_RECORDS FOR THIS TASK_.
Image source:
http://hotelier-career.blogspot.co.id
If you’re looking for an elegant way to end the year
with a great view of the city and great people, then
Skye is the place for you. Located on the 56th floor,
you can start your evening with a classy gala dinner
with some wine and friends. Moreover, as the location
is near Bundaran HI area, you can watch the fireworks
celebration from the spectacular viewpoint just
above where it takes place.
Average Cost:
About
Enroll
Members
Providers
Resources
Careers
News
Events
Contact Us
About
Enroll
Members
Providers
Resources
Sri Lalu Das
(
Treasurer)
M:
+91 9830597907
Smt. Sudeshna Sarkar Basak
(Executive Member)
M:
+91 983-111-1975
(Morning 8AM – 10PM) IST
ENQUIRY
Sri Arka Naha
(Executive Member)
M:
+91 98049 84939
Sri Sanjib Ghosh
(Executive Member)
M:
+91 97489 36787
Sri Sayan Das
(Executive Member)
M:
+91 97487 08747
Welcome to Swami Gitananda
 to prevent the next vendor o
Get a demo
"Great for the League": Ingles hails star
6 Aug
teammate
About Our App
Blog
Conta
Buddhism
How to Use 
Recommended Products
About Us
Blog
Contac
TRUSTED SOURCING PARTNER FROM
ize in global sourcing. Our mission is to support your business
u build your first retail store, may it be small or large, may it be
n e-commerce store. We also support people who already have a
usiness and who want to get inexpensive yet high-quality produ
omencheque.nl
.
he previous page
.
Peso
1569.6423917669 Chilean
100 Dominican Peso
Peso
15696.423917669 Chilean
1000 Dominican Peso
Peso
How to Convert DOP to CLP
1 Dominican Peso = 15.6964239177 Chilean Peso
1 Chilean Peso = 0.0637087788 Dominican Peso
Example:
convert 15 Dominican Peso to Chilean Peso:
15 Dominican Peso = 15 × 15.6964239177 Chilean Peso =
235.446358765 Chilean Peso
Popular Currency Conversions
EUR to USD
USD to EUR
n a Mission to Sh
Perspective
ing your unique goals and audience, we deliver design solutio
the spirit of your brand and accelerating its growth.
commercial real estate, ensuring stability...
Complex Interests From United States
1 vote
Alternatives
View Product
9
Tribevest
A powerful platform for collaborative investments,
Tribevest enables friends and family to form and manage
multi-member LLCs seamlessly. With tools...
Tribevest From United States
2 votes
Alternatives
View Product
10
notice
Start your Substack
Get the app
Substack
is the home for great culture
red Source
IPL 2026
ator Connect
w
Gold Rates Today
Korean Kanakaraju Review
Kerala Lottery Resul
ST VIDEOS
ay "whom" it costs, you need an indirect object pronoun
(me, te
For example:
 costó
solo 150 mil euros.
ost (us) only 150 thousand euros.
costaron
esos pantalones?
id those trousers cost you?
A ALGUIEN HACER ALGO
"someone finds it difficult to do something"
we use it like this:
* * *
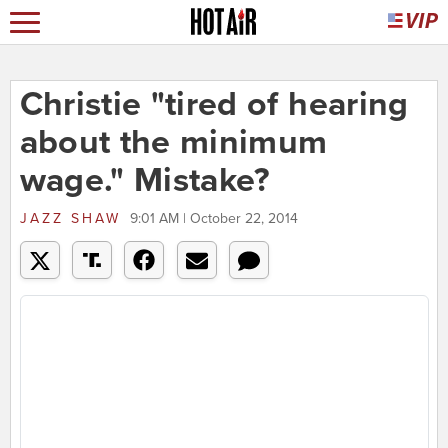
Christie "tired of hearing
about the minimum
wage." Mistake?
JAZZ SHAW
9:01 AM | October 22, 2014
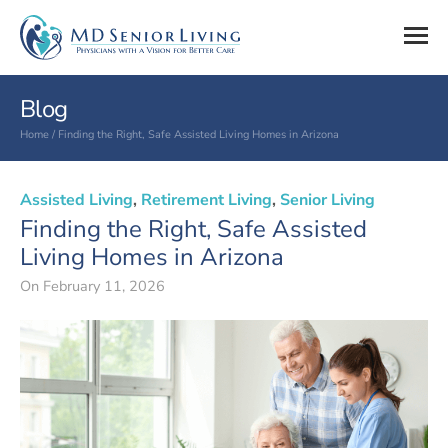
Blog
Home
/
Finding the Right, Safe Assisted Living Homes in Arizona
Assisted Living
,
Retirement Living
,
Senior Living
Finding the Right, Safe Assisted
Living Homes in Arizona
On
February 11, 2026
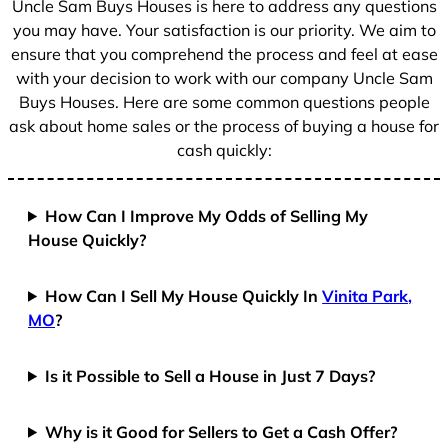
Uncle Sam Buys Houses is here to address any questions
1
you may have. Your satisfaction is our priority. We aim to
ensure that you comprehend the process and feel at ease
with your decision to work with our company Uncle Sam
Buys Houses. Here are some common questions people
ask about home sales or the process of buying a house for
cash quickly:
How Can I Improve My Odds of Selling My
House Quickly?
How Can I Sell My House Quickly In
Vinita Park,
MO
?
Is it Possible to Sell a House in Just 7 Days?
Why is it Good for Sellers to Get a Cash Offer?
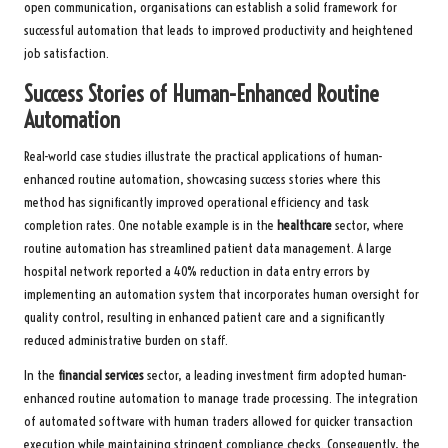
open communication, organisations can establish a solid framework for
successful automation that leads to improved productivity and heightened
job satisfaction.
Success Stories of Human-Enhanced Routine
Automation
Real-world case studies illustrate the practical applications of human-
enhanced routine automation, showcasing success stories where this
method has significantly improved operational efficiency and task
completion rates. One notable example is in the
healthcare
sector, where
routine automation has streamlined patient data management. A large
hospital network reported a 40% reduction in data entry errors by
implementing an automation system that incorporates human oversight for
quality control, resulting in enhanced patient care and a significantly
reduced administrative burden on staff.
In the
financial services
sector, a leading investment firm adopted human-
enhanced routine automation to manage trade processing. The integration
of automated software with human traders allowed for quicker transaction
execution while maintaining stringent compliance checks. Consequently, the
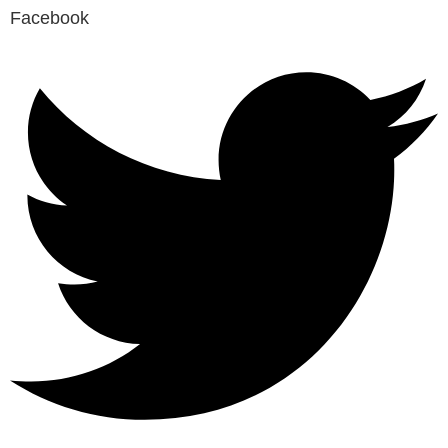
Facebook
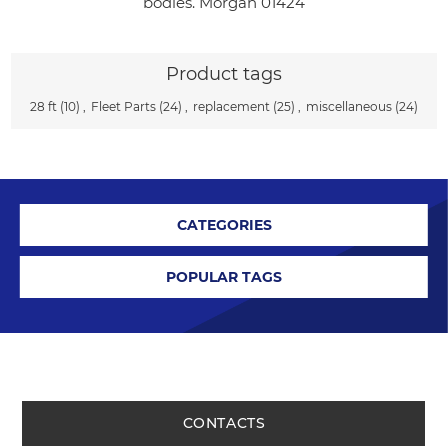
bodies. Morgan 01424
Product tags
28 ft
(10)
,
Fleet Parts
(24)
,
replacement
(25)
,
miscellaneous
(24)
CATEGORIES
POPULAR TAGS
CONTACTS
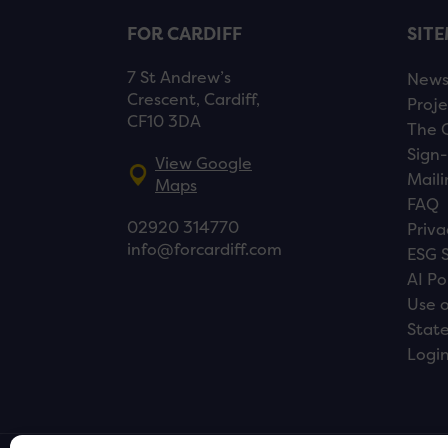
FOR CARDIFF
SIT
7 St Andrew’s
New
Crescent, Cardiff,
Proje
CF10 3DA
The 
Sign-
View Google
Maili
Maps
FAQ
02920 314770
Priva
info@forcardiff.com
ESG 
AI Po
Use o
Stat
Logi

_REQUIRED WORK_. Reproduce the lines starting at the line containing "Uncle Sam Buys" and ending at the line containing "House Quickly?", changing "common" to "frequent" and keeping everything else the same.

_OUTPUT_.
Uncle Sam Buys Houses is here to address any questions
1
you may have. Your satisfaction is our priority. We aim to
ensure that you comprehend the process and feel at ease
with your decision to work with our company Uncle Sam
Buys Houses. Here are some frequent questions people
ask about home sales or the process of buying a house for
cash quickly:
How Can I Improve My Odds of Selling My
House Quickly?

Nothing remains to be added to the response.